Seit 2018 ist das möglich. Apple hat mit dem iPhone XS den Start gemacht. Was die anderen beiden größten Handy-Hersteller angeht, darf man gespannt sein: Wird das Galaxy S10 schon ein Phone mit fester SIM zeigen? Oder ist Huawei mit dem P20 Nachfolger schneller? Vielleicht wird es auch ein späteres Modell sein. Oder es wird eine Sonderreihe speziell für die neuen SIM-Chips geben.

So kam es zum eSIM-Standard

Apple und Samsung haben ihre Zustimmung zur eSIM gegeben.

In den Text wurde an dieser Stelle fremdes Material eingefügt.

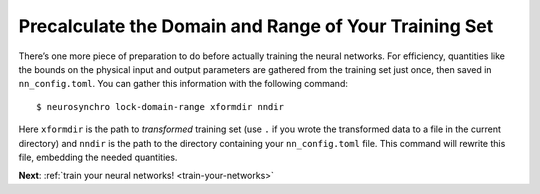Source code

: .. Copyright 2018 Peter K. G. Williams and collaborators. Licensed under the
   Creative Commons Attribution-ShareAlike 4.0 International License.

.. _precalculate-domain-range:

Precalculate the Domain and Range of Your Training Set
======================================================

There’s one more piece of preparation to do before actually training the
neural networks. For efficiency, quantities like the bounds on the physical
input and output parameters are gathered from the training set just once, then
saved in ``nn_config.toml``. You can gather this information with the
following command::

  $ neurosynchro lock-domain-range xformdir nndir

Here ``xformdir`` is the path to *transformed* training set (use ``.`` if you
wrote the transformed data to a file in the current directory) and ``nndir``
is the path to the directory containing your ``nn_config.toml`` file. This
command will rewrite this file, embedding the needed quantities.

**Next**: :ref:`train your neural networks! <train-your-networks>`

Doch nachdem zunächst schon 2016 mit ersten Modellen gerechnet wurde, ist der Verkaufsstart weiter offen. Denkbar, dass schon in einigen Monaten die ersten Handys ohne klassische SIM-Karten auskommen.

Einen ersten Schritt hatte Apple bereits in die Tat umgesetzt: Mit einem iPad und sogenannter Apple-SIM. Diese war zwar auch fest im Gerät verbaut und programmierbar, aber nicht mit anderen Smartphone-Herstellern abgestimmt. Daher fehlte die Unterstützung, um einen neuen Standard zu schaffen. Mit der eSIM ist es nun soweit.

Lange ging man davon aus, dass die embedded SIM erstmals bei einem iPhone oder Samsung Flaggschiff auf den Markt käme. Stattdessen hat nun Huawei das erste Modell für Ende 2017 angekündigt.

Zwischenstufe Hybrid-SIM

Laut Telekom Deutschland soll vor der eigentlichen eSIM zunächst noch eine sogenannte Hybrid-SIM kommen. Diese lasse sich zwar programmieren, und das über das Mobilfunknetz bzw. in der Fachsprache „OTA“ = „over the air“. Die physische SIM-Karte könnte man aber bei der Hybrid-Version noch herausnehmen und gegen eine andere wechseln.

Vorgänger: Apple SIM

Apple hat bereits etwas ähnliches, die Apple SIM. Sie wird aktuell vor allen iPads in den USA verwendet. Auch in Großbritannien kommt sie zum Einsatz, dort unterstützt der Netzbetreiber EE diesen eSIM-Vorläufer.